Ancient City Appetite: The Compound
Recommending places to eat, in and out of Santa Fe.
653 Canyon Road, Santa Fe
Lunch: 11:00 AM - 2:30 pm Dinner: 5:00 - 9:00 pm
Open seven days – No lunch on Sundays
From the moment you open the door to The Compound and walk into the front room, you are treated with respect. Being treated with respect is not what you might call standard operating procedure at most high-end restaurants, either in or out of Santa Fe. In fact, you are more likely to be shown respect by the staff at an inexpensive restaurant than by the staff at a restaurant where lunch or dinner cost as much as they do at The Compound. What’s exceptional about The Compound is the way the staff seems to know you, even when they don’t. My guess is that this show of respect comes from the top.
Mark Kiffin, The Compound’s chef and owner, has been in Santa Fe since 1989. During his twenty-five years here, Mark has earned the respect of everyone in the restaurant business. Mark earned that respect through his cooking, to be sure, but he also earned it through the way he values his employees. Great restaurant food is a marvel. It’s hard to find, but it’s out there, especially if you know where to look. Respect, on the other hand—the kind that flows both ways—is more difficult to find, even if you think you know where to look.
These are the dishes you do not want to miss.
Tuna Tartare (with walnut toast, preserved lemon, and black caviar); $17. If you’re feeling decadent, ignore the rest of the menu, order a glass of Moet & Chandon Brut ($25), and tell your waiter to keep bringing you orders of the Tuna Tartare until you raise your hand and say, “Enough.”
Sweet Breads and Foie Gras (with cepes, cayenne, and Spanish sherry); $22. I order the foie gras every time I go. It’s a window into the professional goodness of chef Kiffin’s cooking.
Chicken Schnitzel (with capers, lemon, and saut.ed spinach); $17. The Compound’s signature entree.
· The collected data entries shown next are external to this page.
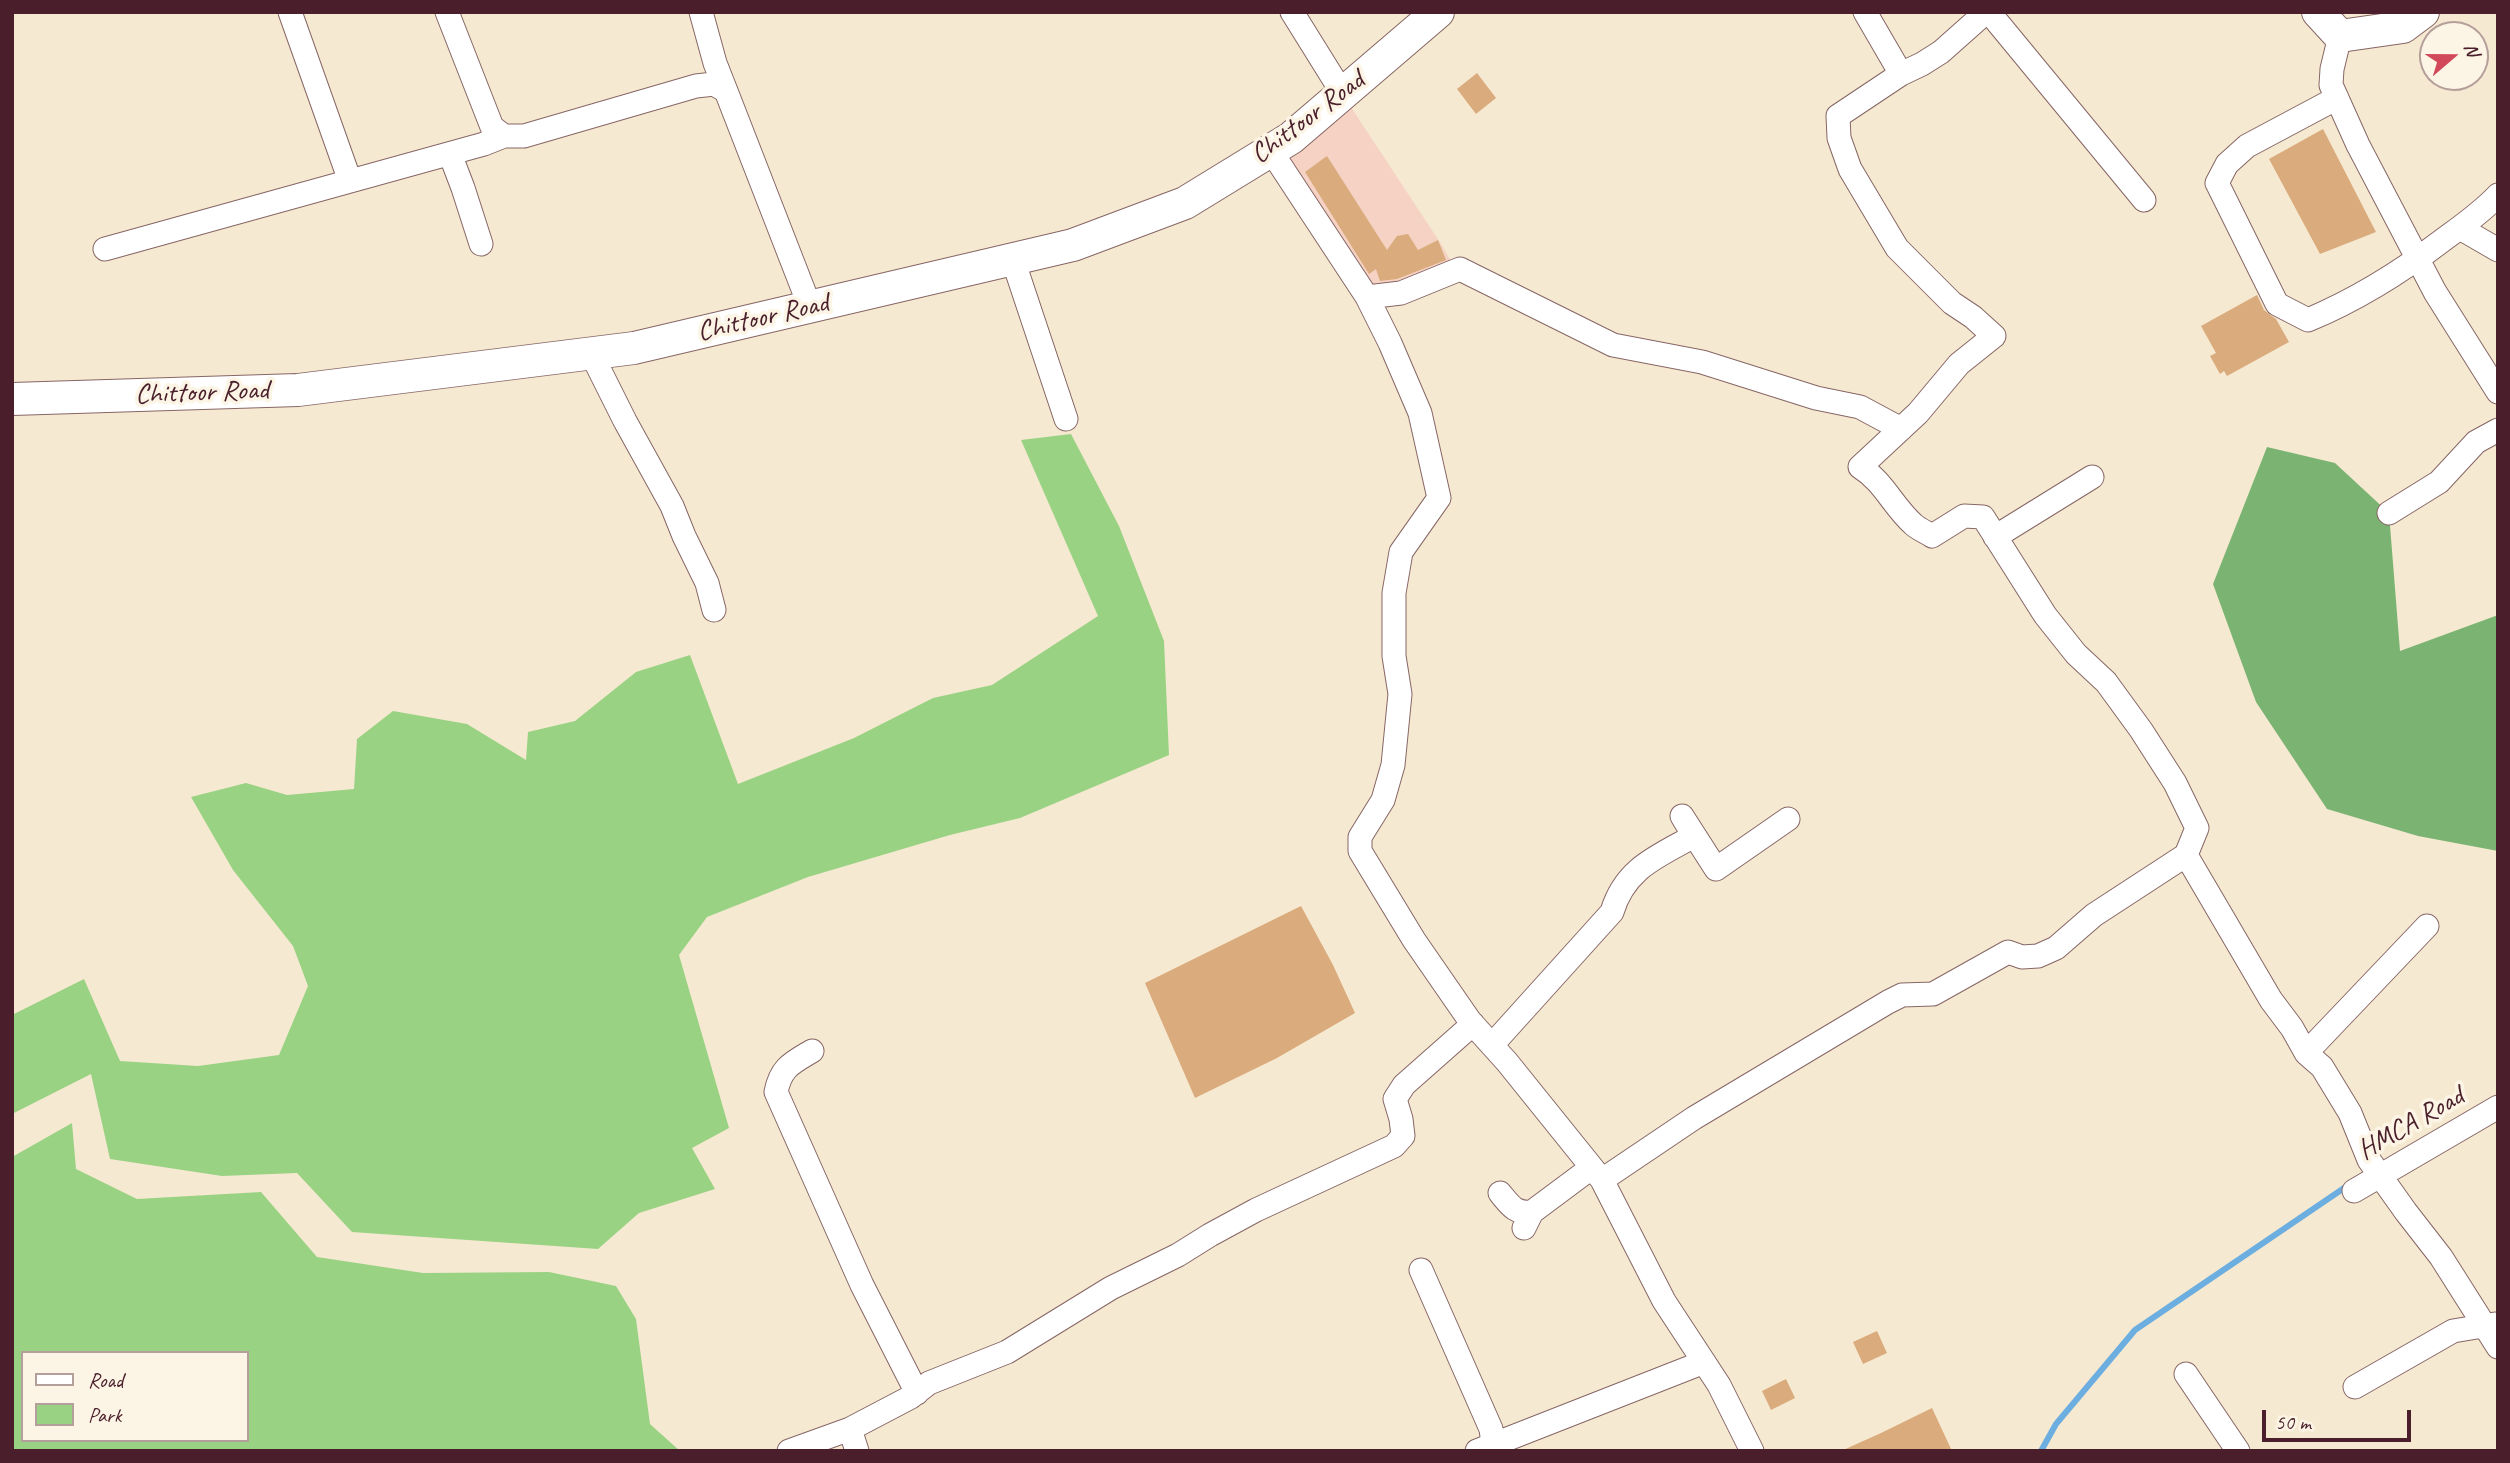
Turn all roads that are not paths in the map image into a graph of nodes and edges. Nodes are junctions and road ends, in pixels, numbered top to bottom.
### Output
1 (290, 12) edge
2 (447, 12) edge
3 (1292, 12) edge
4 (1438, 12) edge
5 (1865, 12) edge
6 (1988, 12) edge
7 (2318, 12) edge
8 (2423, 12) edge
9 (699, 16) edge
10 (2340, 36) junction
11 (1901, 74) junction
12 (726, 91) junction
13 (1343, 94) junction
14 (2337, 98) junction
15 (504, 136) junction
16 (1271, 151) junction
17 (450, 153) junction
18 (350, 181) junction
19 (2498, 195) edge
20 (2144, 200) dead end
21 (2460, 228) junction
22 (481, 244) dead end
23 (105, 249) dead end
24 (2498, 250) edge
25 (2418, 259) junction
26 (1013, 260) junction
27 (1367, 297) junction
28 (810, 307) junction
29 (591, 353) junction
30 (2498, 392) edge
31 (12, 399) edge
32 (1066, 419) dead end
33 (1901, 429) junction
34 (2498, 430) edge
35 (2092, 477) dead end
36 (2389, 513) dead end
37 (1995, 537) junction
38 (714, 610) dead end
39 (1788, 819) dead end
40 (2186, 855) junction
41 (2427, 926) dead end
42 (1472, 1024) junction
43 (1492, 1045) junction
44 (812, 1051) dead end
45 (2306, 1053) junction
46 (2498, 1107) edge
47 (1597, 1174) junction
48 (2380, 1175) junction
49 (2354, 1191) dead end
50 (1500, 1193) dead end
51 (1421, 1270) dead end
52 (2491, 1325) edge
53 (2498, 1347) edge
54 (1704, 1362) junction
55 (2186, 1374) dead end
56 (2355, 1387) dead end
57 (917, 1393) junction
58 (849, 1429) junction
59 (1485, 1447) edge
60 (789, 1451) edge
61 (857, 1451) edge
62 (1752, 1451) edge
63 (2238, 1451) edge

1 - 18 street
2 - 15 street
3 - 13 street
4 - 13 main road, Chittoor Road
5 - 11 street
6 - 11 street
6 - 20 street
7 - 10 main road
8 - 10 main road
9 - 12 street
10 - 14 street
11 - 33 street
12 - 15 street
12 - 28 street
13 - 16 main road, Chittoor Road
14 - 25 street
14 - 25 street
15 - 17 street
16 - 26 main road, Chittoor Road
16 - 27 street
17 - 18 street
17 - 22 street
18 - 23 street
19 - 21 street
21 - 24 street
21 - 25 street
25 - 30 street
26 - 28 main road, Chittoor Road
26 - 32 street
27 - 33 street
27 - 42 street
28 - 29 main road, Chittoor Road
29 - 31 main road, Chittoor Road
29 - 38 street
33 - 37 street
34 - 36 street
35 - 37 street
37 - 40 street
39 - 43 street
40 - 45 street
40 - 47 street
41 - 45 street
42 - 43 street
42 - 57 street
43 - 47 street
44 - 57 street
45 - 48 street
46 - 48 street, HMCA Road
47 - 50 street
47 - 54 street
48 - 49 street, HMCA Road
48 - 52 street
51 - 59 street
52 - 53 street
52 - 56 street
54 - 59 street
54 - 62 street
55 - 63 street
57 - 58 street
58 - 60 street
58 - 61 street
Make sure to have a glass of Sauternes with it.
Organic Scottish Salmon (with chanterelle and squash blossom risotto, beurre blanc, and fried kale); $34.
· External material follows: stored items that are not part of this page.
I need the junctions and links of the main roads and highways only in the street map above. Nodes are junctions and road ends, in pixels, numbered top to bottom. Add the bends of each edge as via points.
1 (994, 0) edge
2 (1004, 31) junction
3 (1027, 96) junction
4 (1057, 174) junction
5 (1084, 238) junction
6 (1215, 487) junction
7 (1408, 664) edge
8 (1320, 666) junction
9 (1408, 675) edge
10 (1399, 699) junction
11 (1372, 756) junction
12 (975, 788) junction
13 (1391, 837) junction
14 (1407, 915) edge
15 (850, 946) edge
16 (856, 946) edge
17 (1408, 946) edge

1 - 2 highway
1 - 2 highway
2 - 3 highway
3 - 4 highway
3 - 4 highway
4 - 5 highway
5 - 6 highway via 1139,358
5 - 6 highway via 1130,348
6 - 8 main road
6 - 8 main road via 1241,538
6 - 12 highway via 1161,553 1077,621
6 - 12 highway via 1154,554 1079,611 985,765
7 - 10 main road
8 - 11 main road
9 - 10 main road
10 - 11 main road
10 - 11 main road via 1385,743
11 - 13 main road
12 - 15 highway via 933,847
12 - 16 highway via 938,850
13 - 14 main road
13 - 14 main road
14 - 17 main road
Hudson Valley Duck Breast (with choy sum, green beans, fennel, garlic, fermented black bean duck sauce, and grilled plum chutney); $35.
Yes, lunch or dinner at The Compound costs money. The thing is, when I’m sitting in the back patio, enjoying my Chicken Schnitzel with a glass of Sauternes, the combination of the food and the service makes the cost seem incidental. That’s why Mark Kiffin and his staff have my respect.